King John of Canada by Scott Gardiner

King John of Canada by Scott Gardiner

Author:Scott Gardiner [Gardiner, Scott]
Language: eng
Format: epub
ISBN: 978-1-55199-182-5
Publisher: McClelland & Stewart
Published: 2008-06-17T00:00:00+00:00


DAY TWENTY-TWO

I’M CERTAIN NOW the duck is staring back.

It may just be my foot, which might be bringing on a touch of fever. Or maybe it’s that all this policy wonking has got the better of me. At any rate, John’s merganser clearly belongs to the waterfowl category (phylum? genus?), which reminds me of geese, which is all the segue I need to launch into the topic I’ve decided to recuperate with today. This represents yet another betrayal of chronology, admittedly, but I’m discovering that history has greater flexibility than even I’d suspected. Besides which, that postmodern flight of fancy yesterday has tempted me to experiment with form.

It had always bothered the King that his country offered the world so few distinctly national dishes. (There was maple syrup, true, but that was not so much a food as a flavouring.) Throughout his reign, John devoted a great deal of time and energy to increasing Canada’s contribution to global gourmandise. He longed to do for his country what Artusi had done for Italy’s gastronomic nation-building, and definitely succeeded in raising the profile of certain agricultural sectors and wineries – there’s no denying the globalization of our pemmican trade, for example. But aside from those advances, John’s goose initiative was his only out-of-the-park home run. Some of his wilder notions – I’m thinking, for instance, of his plans for woodchucks on Groundhog Day – were pretty much doomed from inception. The goose campaign, though, was a smash hit.

It was, if you’ll excuse the pun, a classic example of the King’s uncanny ability to kill any number of birds with a single stone. To begin with, there was the long-standing problem of the geese themselves. Canada geese had for years been making a terrible nuisance of themselves all over the grounds of the Silos, all over King’s Island – all over the Great Lakes, for that matter.
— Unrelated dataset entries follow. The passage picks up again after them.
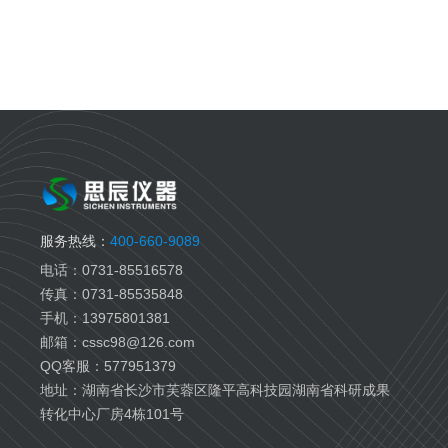
服务热线：
400-660-9089
电话：0731-85516578
传真：0731-85535848
手机：13975801381
邮箱：cssc98@126.com
QQ客服：577951379
地址：湖南省长沙市芙蓉区隆平高科技园湖南省科研成果
转化中心厂房4栋101号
John’s goose campaign started, fairly innocently, with the goal of reducing the quantities of goose droppings on the King’s new green roof.

But then some hunting association, I forget which, invited John to a wild-game fundraising dinner for wetland rehabilitation or some such thing. John was always keen to bridge the gap between environmentalists and their natural enemies, so he accepted – on the condition that he could bring along a couple of the moderate members of the anti-hunting lobby, just to make the conversation interesting. He also sent ahead several cases of a very decent Niagara Riesling, with the same intent.

As it turned out, Roast Canada Goose was served that night, which – surprise, surprise – paired exceedingly well with the wine.

Unsurprisingly, since everyone was eating it, the talk came round to geese: how good they were when properly roasted, not greasy at all, how very well they went with this excellent Riesling, Canadian too, take note, how incredibly many geese there were all over the waterfront downtown. By this time, John’s anti-hunting friends had topped up their stemware often enough to admit that they disliked the goddamn geese as much as anyone, but, really, there wasn’t much that could be done about them.